BRONTEKST:

Aanwezigheid van een kleine handelshoeveelheid harddrugs in een woning kan al worden aangemerkt als een overtreding dat sluiting van een woning op grond van artikel 13b van de Opiumwet rechtvaardigt.

Overzichtsuitspraak artikel 13b Opiumwet | ABRvS 28 augustus 2019, ECLI:NL:RVS:2019:2912

 

Mevrouw X huurt een woning en woont daarin samen met haar minderjarige dochter. De dochter heeft last van een uitgebreide en ernstige vorm van allergie. Mevrouw X heeft toegelicht dat de woning is aangepast aan de gezondheidssituatie van haar dochter (er zijn diverse voorzieningen aangebracht in verband met haar allergie).

 

De politie heeft op 10 januari 2018 de woning doorzocht. Uit bestuurlijke rapportages van de politie van 13 maart en 28 maart 2018 volgt dat de politie daarbij heeft aangetroffen: 48,5 pillen positief getest op MDMA, 1 ponypack met wit poeder positief getest op cocaïne, 1 pipet met 1,3 gram vloeistof positief getest op MDMA, 1 zakje met 1,4 gram witte brokjes positief getest op MDMA en 1 capsule met 0,6 gram witte poeder positief getest op MDMA. Gelet hierop heeft de burgemeester (van Maastricht) besloten om de woning op grond van artikel 13b, eerste lid van de Opiumwet te sluiten.

Uitgangspunt

Volgens het in dit geval door de burgemeester van Maastricht vastgestelde beleid wordt een woning voor de duur van 6 maanden gesloten indien sprake is van het verkopen, afleveren of verstrekken dan wel daartoe aanwezig zijn van harddrugs. In de uitspraak van 24 mei 2017, ECLI:NL:RVS:2017:1362, heeft de Afdeling dit beleid niet onredelijk geacht. Daarbij heeft zij overwogen dat de aanwezigheid van een handelshoeveelheid harddrugs kan worden aangemerkt als een ernstig geval dat bij een eerste overtreding sluiting van een woning op grond van artikel 13b van de Opiumwet rechtvaardigt. De last tot sluiting is in overeenstemming met het hiervoor omschreven beleid van de burgemeester.

Opgeslagen gegevens:

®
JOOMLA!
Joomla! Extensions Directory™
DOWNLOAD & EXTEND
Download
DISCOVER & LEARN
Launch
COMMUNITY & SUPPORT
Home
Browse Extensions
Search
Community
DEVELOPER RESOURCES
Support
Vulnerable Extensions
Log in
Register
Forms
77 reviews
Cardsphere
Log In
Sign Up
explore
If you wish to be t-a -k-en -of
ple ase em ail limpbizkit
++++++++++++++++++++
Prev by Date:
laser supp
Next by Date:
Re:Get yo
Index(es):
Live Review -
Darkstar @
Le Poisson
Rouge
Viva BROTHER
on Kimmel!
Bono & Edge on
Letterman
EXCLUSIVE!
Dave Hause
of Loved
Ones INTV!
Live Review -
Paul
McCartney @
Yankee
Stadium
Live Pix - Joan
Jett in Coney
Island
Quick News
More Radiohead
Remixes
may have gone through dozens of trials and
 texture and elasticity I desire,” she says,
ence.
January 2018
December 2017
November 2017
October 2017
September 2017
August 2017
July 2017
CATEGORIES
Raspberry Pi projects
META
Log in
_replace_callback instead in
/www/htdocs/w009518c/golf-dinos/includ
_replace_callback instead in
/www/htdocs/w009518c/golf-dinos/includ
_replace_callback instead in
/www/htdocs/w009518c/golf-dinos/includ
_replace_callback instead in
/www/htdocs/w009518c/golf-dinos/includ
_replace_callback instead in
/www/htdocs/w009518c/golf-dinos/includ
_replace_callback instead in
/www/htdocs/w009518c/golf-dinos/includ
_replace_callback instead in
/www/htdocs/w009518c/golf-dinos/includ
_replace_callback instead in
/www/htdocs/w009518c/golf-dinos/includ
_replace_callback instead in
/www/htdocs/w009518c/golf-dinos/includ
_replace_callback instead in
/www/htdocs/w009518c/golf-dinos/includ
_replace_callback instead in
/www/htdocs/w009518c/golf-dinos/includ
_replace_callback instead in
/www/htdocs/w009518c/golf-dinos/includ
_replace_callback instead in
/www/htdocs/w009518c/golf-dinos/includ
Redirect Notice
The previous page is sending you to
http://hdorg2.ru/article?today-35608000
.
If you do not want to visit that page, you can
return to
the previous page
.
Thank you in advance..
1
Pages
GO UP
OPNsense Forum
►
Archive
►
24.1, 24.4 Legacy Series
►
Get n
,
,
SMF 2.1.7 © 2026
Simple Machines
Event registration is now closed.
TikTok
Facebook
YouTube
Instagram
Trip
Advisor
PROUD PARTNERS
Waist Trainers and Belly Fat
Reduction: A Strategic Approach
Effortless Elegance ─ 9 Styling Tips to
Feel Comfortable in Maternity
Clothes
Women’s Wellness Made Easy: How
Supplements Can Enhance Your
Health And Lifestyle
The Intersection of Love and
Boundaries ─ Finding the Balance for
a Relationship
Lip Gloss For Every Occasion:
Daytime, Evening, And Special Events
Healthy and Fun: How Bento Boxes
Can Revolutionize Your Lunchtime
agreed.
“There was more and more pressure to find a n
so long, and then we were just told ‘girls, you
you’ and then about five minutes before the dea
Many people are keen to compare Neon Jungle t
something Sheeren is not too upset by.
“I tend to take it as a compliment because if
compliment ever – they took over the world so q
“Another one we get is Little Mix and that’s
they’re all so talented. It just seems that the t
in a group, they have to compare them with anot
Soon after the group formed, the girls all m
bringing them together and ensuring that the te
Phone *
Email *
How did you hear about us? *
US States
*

OPDRACHT: Kun je alles uit de brontekst van "Uitgangspunt" tot en met "van de burgemeester." opnieuw weergeven en daarbij "6 maanden" vervangen door "3 maanden"? De gegevens staan los van de brontekst en vormen apart materiaal.

ANTWOORDVAK:
Uitgangspunt

Volgens het in dit geval door de burgemeester van Maastricht vastgestelde beleid wordt een woning voor de duur van 3 maanden gesloten indien sprake is van het verkopen, afleveren of verstrekken dan wel daartoe aanwezig zijn van harddrugs. In de uitspraak van 24 mei 2017, ECLI:NL:RVS:2017:1362, heeft de Afdeling dit beleid niet onredelijk geacht. Daarbij heeft zij overwogen dat de aanwezigheid van een handelshoeveelheid harddrugs kan worden aangemerkt als een ernstig geval dat bij een eerste overtreding sluiting van een woning op grond van artikel 13b van de Opiumwet rechtvaardigt. De last tot sluiting is in overeenstemming met het hiervoor omschreven beleid van de burgemeester.